Saved data entries

--- START ---

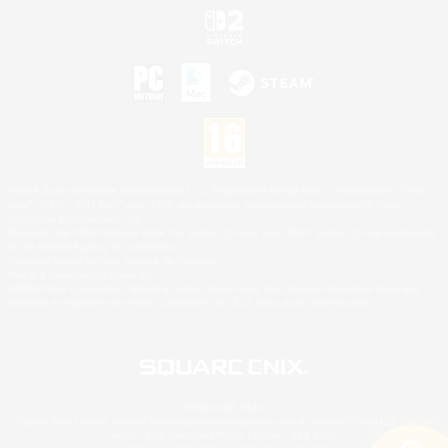
©2026 Sony Interactive Entertainment LLC."PlayStation Family Mark", "PlayStation", "PS5
logo", "PS5", "PS4 logo" and "PS4" are registered trademarks or trademarks of Sony
Interactive Entertainment Inc.
Microsoft, the XBOX Sphere mark, the Series X|S logo and XBOX Series X|S are trademarks
of the Microsoft group of companies.
Nintendo Switch est une marque de Nintendo.
Mac is a trademark of Apple Inc.
©2026 Valve Corporation. Steam et le logo Steam sont des marques déposées et/ou des
marques enregistrées par Valve Corporation aux É.U. et/ou dans d'autres pays.
© SQUARE ENIX
Square Enix Limited, société immatriculée en Angleterre sous le numéro 01804186 - Siège
social : 240 Blackfriars Road, London, SE1 8NW.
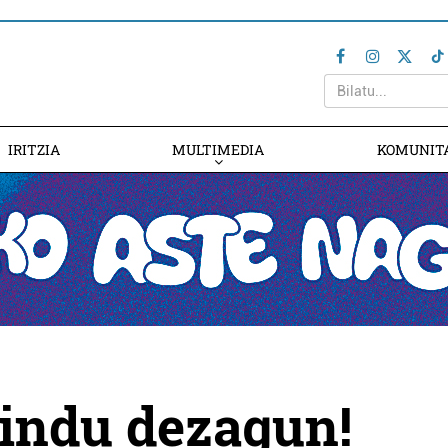
IRITZIA
MULTIMEDIA
KOMUNIT
aindu dezagun!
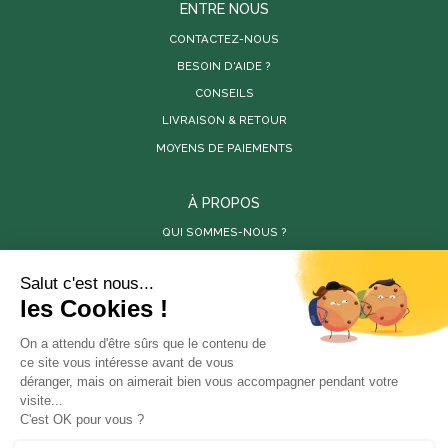
ENTRE NOUS
CONTACTEZ-NOUS
BESOIN D'AIDE ?
CONSEILS
LIVRAISON & RETOUR
MOYENS DE PAIEMENTS
À PROPOS
QUI SOMMES-NOUS ?
PARUTIONS DE PRESSE
RÉALISATIONS
VIDÉOS
SITES PARTENAIRES
LES PÉPINIÈRES DE LA BAMBOUSERAIE
LA BAMBOUSERAIE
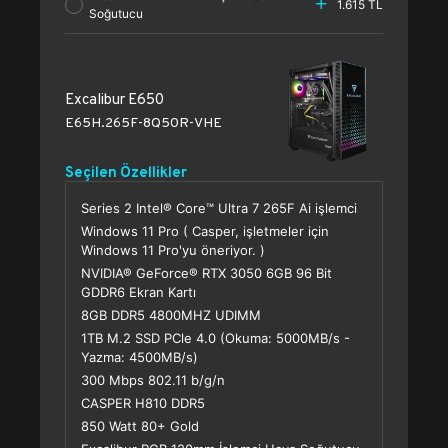
1.615 TL
Soğutucu
Excalibur E650
E65H.265F-8Q50R-VHE
Seçilen Özellikler
Series 2 Intel® Core™ Ultra 7 265F Ai işlemci
Windows 11 Pro ( Casper, işletmeler için
Windows 11 Pro'yu öneriyor. )
NVIDIA® GeForce® RTX 3050 6GB 96 Bit
GDDR6 Ekran Kartı
8GB DDR5 4800MHZ UDIMM
1TB M.2 SSD PCle 4.0 (Okuma: 5000MB/s -
Yazma: 4500MB/s)
300 Mbps 802.11 b/g/n
CASPER H810 DDR5
850 Watt 80+ Gold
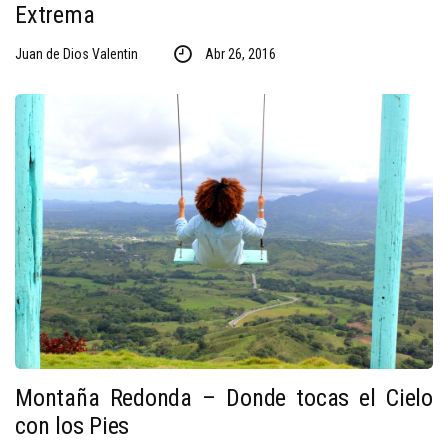
Extrema
Juan de Dios Valentin
Abr 26, 2016
Montaña Redonda – Donde tocas el Cielo
con los Pies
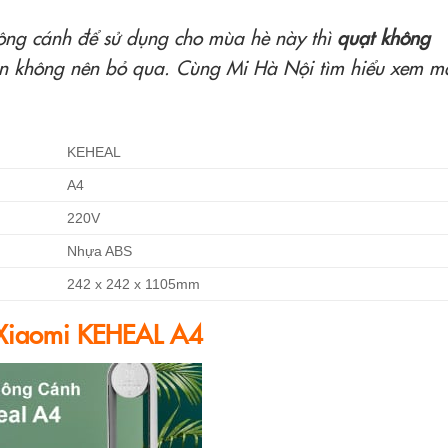
ông cánh để sử dụng cho mùa hè này thì
quạt không
ọn không nên bỏ qua. Cùng Mi Hà Nội tìm hiểu xem m
KEHEAL
A4
220V
Nhựa ABS
242 x 242 x 1105mm
t Xiaomi KEHEAL A4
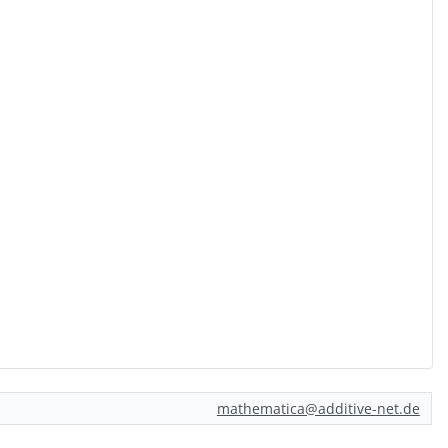
mathematica@additive-net.de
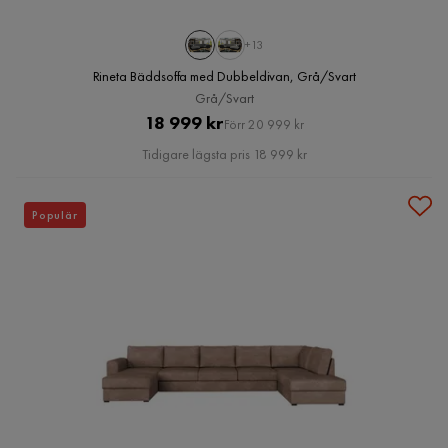
+13
Rineta Bäddsoffa med Dubbeldivan, Grå/Svart
Grå/Svart
Pris
Original
18 999 kr
Förr 20 999 kr
Pris
Tidigare lägsta pris 18 999 kr
Populär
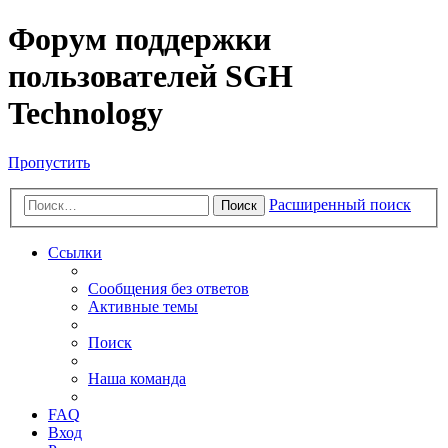
Форум поддержки
пользователей SGH
Technology
Пропустить
Расширенный поиск
Поиск
Ссылки
Сообщения без ответов
Активные темы
Поиск
Наша команда
FAQ
Вход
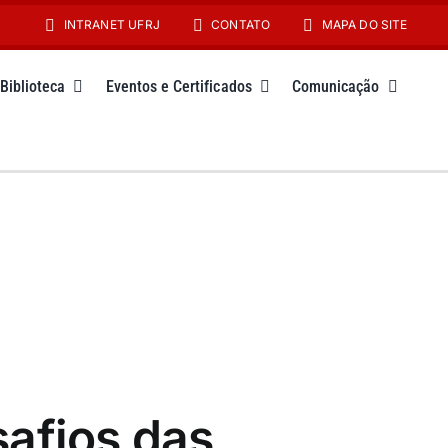
INTRANET UFRJ
CONTATO
MAPA DO SITE
Biblioteca
Eventos e Certificados
Comunicação
afios das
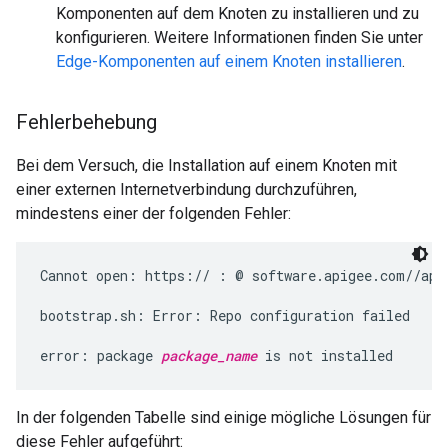
Komponenten auf dem Knoten zu installieren und zu
konfigurieren. Weitere Informationen finden Sie unter
Edge-Komponenten auf einem Knoten installieren
.
Fehlerbehebung
Bei dem Versuch, die Installation auf einem Knoten mit
einer externen Internetverbindung durchzuführen,
mindestens einer der folgenden Fehler:
Cannot open: https:// : @ software.apigee.com//api
bootstrap.sh: Error: Repo configuration failed

error: package 
package_name
 is not installed
In der folgenden Tabelle sind einige mögliche Lösungen für
diese Fehler aufgeführt:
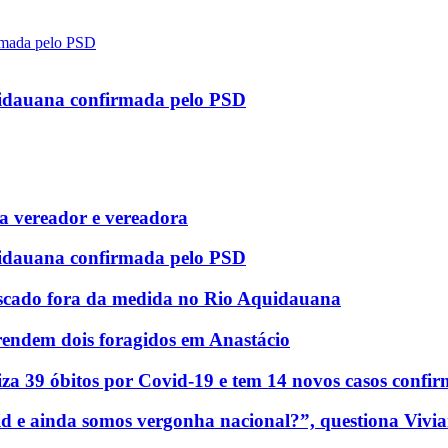
uidauana confirmada pelo PSD
 vereador e vereadora
uidauana confirmada pelo PSD
scado fora da medida no Rio Aquidauana
rendem dois foragidos em Anastácio
za 39 óbitos por Covid-19 e tem 14 novos casos confi
d e ainda somos vergonha nacional?”, questiona Vivia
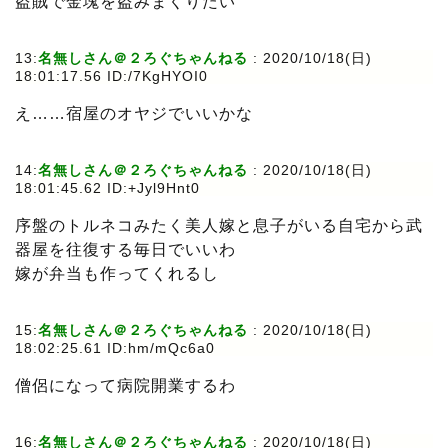
盗賊で金塊を盗みまくりたい
13:
名無しさん＠２ろぐちゃんねる
: 2020/10/18(日)
18:01:17.56 ID:/7KgHYOI0
え……宿屋のオヤジでいいかな
14:
名無しさん＠２ろぐちゃんねる
: 2020/10/18(日)
18:01:45.62 ID:+Jyl9Hnt0
序盤のトルネコみたく美人嫁と息子がいる自宅から武
器屋を往復する毎日でいいわ
嫁が弁当も作ってくれるし
15:
名無しさん＠２ろぐちゃんねる
: 2020/10/18(日)
18:02:25.61 ID:hm/mQc6a0
僧侶になって病院開業するわ
16:
名無しさん＠２ろぐちゃんねる
: 2020/10/18(日)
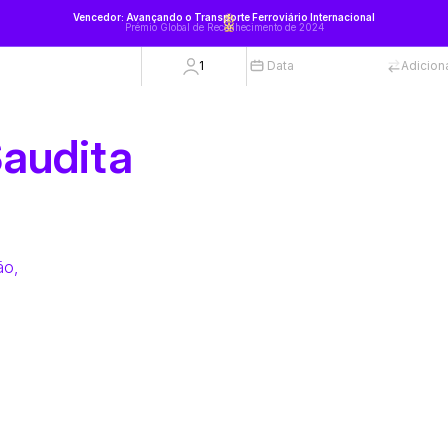
Vencedor: Avançando o Transporte Ferroviário Internacional
Prémio Global de Reconhecimento de 2024
1
Data
Adicion
audita
ão,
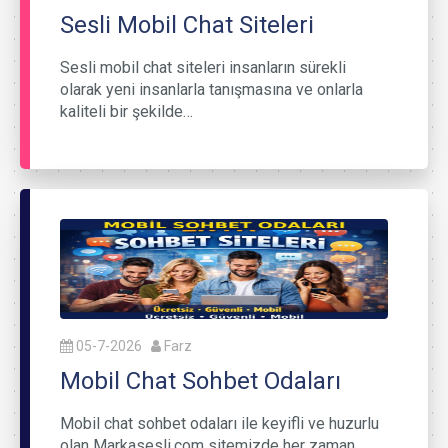
Sesli Mobil Chat Siteleri
Sesli mobil chat siteleri insanların sürekli
olarak yeni insanlarla tanışmasına ve onlarla
kaliteli bir şekilde…
05-7-2026
Farz
Mobil Chat Sohbet Odaları
Mobil chat sohbet odaları ile keyifli ve huzurlu
olan Markasesli.com sitemizde her zaman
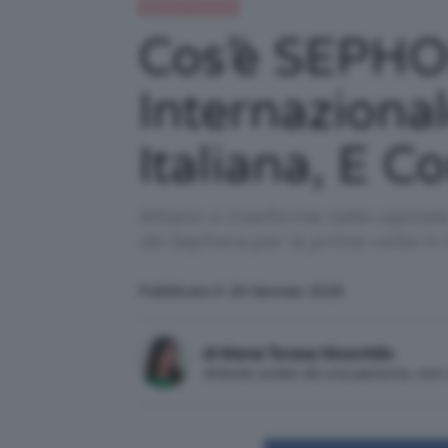
Beauty e bellezza
Cos’è SEPHOR
Internaziona
Italiana, E 
Milano si trasforma nella capita
da Sephora per la prima volta in
Pubblicato il: 29 Gennaio 2025
di Maria Teresa Moschillo
Articolo scritto da una persona, no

--- END ---

Exercise directions
Print all of the rows above word for word, keeping every line as it appears. Leave the pictures out of your answer.

Answer to this problem
©2026 Sony Interactive Entertainment LLC."PlayStation Family Mark", "PlayStation", "PS5
logo", "PS5", "PS4 logo" and "PS4" are registered trademarks or trademarks of Sony
Interactive Entertainment Inc.
Microsoft, the XBOX Sphere mark, the Series X|S logo and XBOX Series X|S are trademarks
of the Microsoft group of companies.
Nintendo Switch est une marque de Nintendo.
Mac is a trademark of Apple Inc.
©2026 Valve Corporation. Steam et le logo Steam sont des marques déposées et/ou des
marques enregistrées par Valve Corporation aux É.U. et/ou dans d'autres pays.
© SQUARE ENIX
Square Enix Limited, société immatriculée en Angleterre sous le numéro 01804186 - Siège
social : 240 Blackfriars Road, London, SE1 8NW.
IRITZIA
MULTIMEDIA
KOMUNIT
aindu dezagun!
ENTRE NOUS
CONTACTEZ-NOUS
BESOIN D'AIDE ?
CONSEILS
LIVRAISON & RETOUR
MOYENS DE PAIEMENTS
À PROPOS
QUI SOMMES-NOUS ?
PARUTIONS DE PRESSE
RÉALISATIONS
VIDÉOS
SITES PARTENAIRES
LES PÉPINIÈRES DE LA BAMBOUSERAIE
LA BAMBOUSERAIE
1.615 TL
Soğutucu
Excalibur E650
E65H.265F-8Q50R-VHE
Seçilen Özellikler
Series 2 Intel® Core™ Ultra 7 265F Ai işlemci
Windows 11 Pro ( Casper, işletmeler için
Windows 11 Pro'yu öneriyor. )
NVIDIA® GeForce® RTX 3050 6GB 96 Bit
GDDR6 Ekran Kartı
8GB DDR5 4800MHZ UDIMM
1TB M.2 SSD PCle 4.0 (Okuma: 5000MB/s -
Yazma: 4500MB/s)
300 Mbps 802.11 b/g/n
CASPER H810 DDR5
850 Watt 80+ Gold
Extrema
Juan de Dios Valentin
Abr 26, 2016
Montaña Redonda – Donde tocas el Cielo
con los Pies
ông cánh để sử dụng cho mùa hè này thì
quạt không
ọn không nên bỏ qua. Cùng Mi Hà Nội tìm hiểu xem m
KEHEAL
A4
220V
Nhựa ABS
242 x 242 x 1105mm
t Xiaomi KEHEAL A4
mathematica@additive-net.de
+13
Rineta Bäddsoffa med Dubbeldivan, Grå/Svart
Grå/Svart
Pris
Original
18 999 kr
Förr 20 999 kr
Pris
Tidigare lägsta pris 18 999 kr
Populär
Форум поддержки
пользователей SGH
Technology
Пропустить
Расширенный поиск
Поиск
Ссылки
Сообщения без ответов
Активные темы
Поиск
Наша команда
FAQ
Вход
INTRANET UFRJ
CONTATO
MAPA DO SITE
Biblioteca
Eventos e Certificados
Comunicação
afios das
Komponenten auf dem Knoten zu installieren und zu
konfigurieren. Weitere Informationen finden Sie unter
Edge-Komponenten auf einem Knoten installieren
.
Fehlerbehebung
Bei dem Versuch, die Installation auf einem Knoten mit
einer externen Internetverbindung durchzuführen,
mindestens einer der folgenden Fehler:
Cannot open: https:// : @ software.apigee.com//api
bootstrap.sh: Error: Repo configuration failed

error: package 
package_name
 is not installed
In der folgenden Tabelle sind einige mögliche Lösungen für
diese Fehler aufgeführt:
uidauana confirmada pelo PSD
 vereador e vereadora
uidauana confirmada pelo PSD
scado fora da medida no Rio Aquidauana
rendem dois foragidos em Anastácio
za 39 óbitos por Covid-19 e tem 14 novos casos confi
d e ainda somos vergonha nacional?”, questiona Vivia
盗賊で金塊を盗みまくりたい
13:
名無しさん＠２ろぐちゃんねる
: 2020/10/18(日)
18:01:17.56 ID:/7KgHYOI0
え……宿屋のオヤジでいいかな
14:
名無しさん＠２ろぐちゃんねる
: 2020/10/18(日)
18:01:45.62 ID:+Jyl9Hnt0
序盤のトルネコみたく美人嫁と息子がいる自宅から武
器屋を往復する毎日でいいわ
嫁が弁当も作ってくれるし
15:
名無しさん＠２ろぐちゃんねる
: 2020/10/18(日)
18:02:25.61 ID:hm/mQc6a0
僧侶になって病院開業するわ
16:
名無しさん＠２ろぐちゃんねる
: 2020/10/18(日)
Vencedor: Avançando o Transporte Ferroviário Internacional
Prémio Global de Reconhecimento de 2024
1
Data
Adicion
audita
ão,
Sesli Mobil Chat Siteleri
Sesli mobil chat siteleri insanların sürekli
olarak yeni insanlarla tanışmasına ve onlarla
kaliteli bir şekilde…
05-7-2026
Farz
Mobil Chat Sohbet Odaları
Mobil chat sohbet odaları ile keyifli ve huzurlu
olan Markasesli.com sitemizde her zaman
Beauty e bellezza
Cos’è SEPHOR
Internaziona
Italiana, E 
Milano si trasforma nella capita
da Sephora per la prima volta in
Pubblicato il: 29 Gennaio 2025
di Maria Teresa Moschillo
Articolo scritto da una persona, no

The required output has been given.